“Hands-free cell phone use was found to be protective as it likely helps drivers alleviate boredom, while hand-held cell phone use was found to be risky as it takes the driver’s attention away from driving tasks,” a new study by the Virginia Tech Transportation Institute stated.
This study found that truck drivers were at a much higher risk of crashing when engaging in distracting actions like adjusting their mirrors, reaching for a snack or beverage, or even adjusting their seat belts, although activities like singing or talking while driving were not found to be a distraction.
Additionally, as compared to past studies, the overall usage of cell phones in a trucker cab was found to have significantly decreased in recent “naturalistic” research focusing upon driver fatigue and distraction.
In fact, “the eighth driving hour showed the highest rate of safety-critical event occurrence,” noted VTTI’s study, which aimed to determine the overall effects of drowsiness and distracting actions on big-rig truck driver safety. The study collected data from 182 trucks, 172 truck drivers, 73 motor coach drivers, and 43 motor coaches across seven different fleets, 10 different locations, and 3.8 million driving miles.
A “significant critical event” in the study pertains to four distinct outcomes–unintentional lane deviation, crash-relevant conflict, a near-crash, or an actual collision
In previous studies, researchers found that around 25% to 30% of crashes came as primarily a result of driver distraction. In Virginia Tech Transportation Institute’s new study, though, researchers determined that, due to their latest research methods, “it is commonly believed that the actual percentage of distracted-related crashes may be substantially higher.”
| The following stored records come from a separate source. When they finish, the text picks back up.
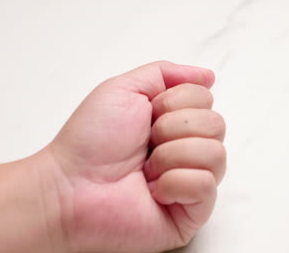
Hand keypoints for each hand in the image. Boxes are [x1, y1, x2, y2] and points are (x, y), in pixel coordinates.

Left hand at [48, 61, 225, 251]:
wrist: (71, 186)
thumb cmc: (90, 141)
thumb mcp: (124, 89)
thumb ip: (165, 74)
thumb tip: (208, 76)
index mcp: (176, 122)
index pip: (205, 98)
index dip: (173, 103)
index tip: (146, 116)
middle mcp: (188, 150)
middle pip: (217, 124)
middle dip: (172, 128)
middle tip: (145, 144)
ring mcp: (191, 183)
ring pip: (216, 154)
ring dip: (172, 155)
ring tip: (146, 170)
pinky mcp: (191, 213)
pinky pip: (206, 186)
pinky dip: (176, 182)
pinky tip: (154, 191)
These updated ways of collecting more accurate data in more efficient ways has made all the difference in finding real safety issues in the trucking industry today, VTTI added.
“Naturalistic data collection and reduction has become the gold-standard method for investigating driver distraction as it allows researchers to see what a driver is doing just prior to a safety-critical event in real-world settings,” the institution said in its study.
Some of the study’s most vital findings include that truck drivers had a direct correlation between the time their eyes were taken off the road for at least two seconds and the amount of risk they had in being involved in a crash or near-crash; that the time of day and the length of a driver’s rest break may impact his or her overall driving behavior; that the time at which the driver begins a particular trip can have a particular effect on his or her fatigue; and that by diving deeper into the collected data regarding driver drowsiness, it was clear that fatigue levels are highest within systematic baselines between 1:00 A.M. and 6:00 A.M. for crashes or near-crashes in truck drivers who start their shifts in the early-morning hours and who have long trips starting at those times.
“Researchers, transportation officials, and the Federal Motor Carrier Safety Administration have all identified driver fatigue as a serious concern for vehicle safety and deemed it to be significantly associated with fatal commercial motor vehicle crashes,” said VTTI in the study. “Drivers have reported that they become fatigued from insufficient time spent recovering during off-duty times, work overload, not working according to their circadian [rhythms], disturbed sleep patterns, and the time sensitivity associated with the nature of their jobs.”
Other determinations made from the results of the study include that the first 10 driving hours for a trucker can be separated into: low significant critical event rate within the first hour, moderate significant critical event rate within the second hour, and high significant critical event rate within the third hour through the 10th hour; that most of the significant critical events took place in daylight when the driver was on a non-junction roadway, on a divided roadway, or in areas without many traffic jams (like an interstate), and while no adverse conditions were present; and that lower amounts of driver texting may show that individual carrier policies, public information campaigns, and local and national legislation changes regarding handheld cell phone use while driving have positively affected safe driver behavior changes throughout the industry.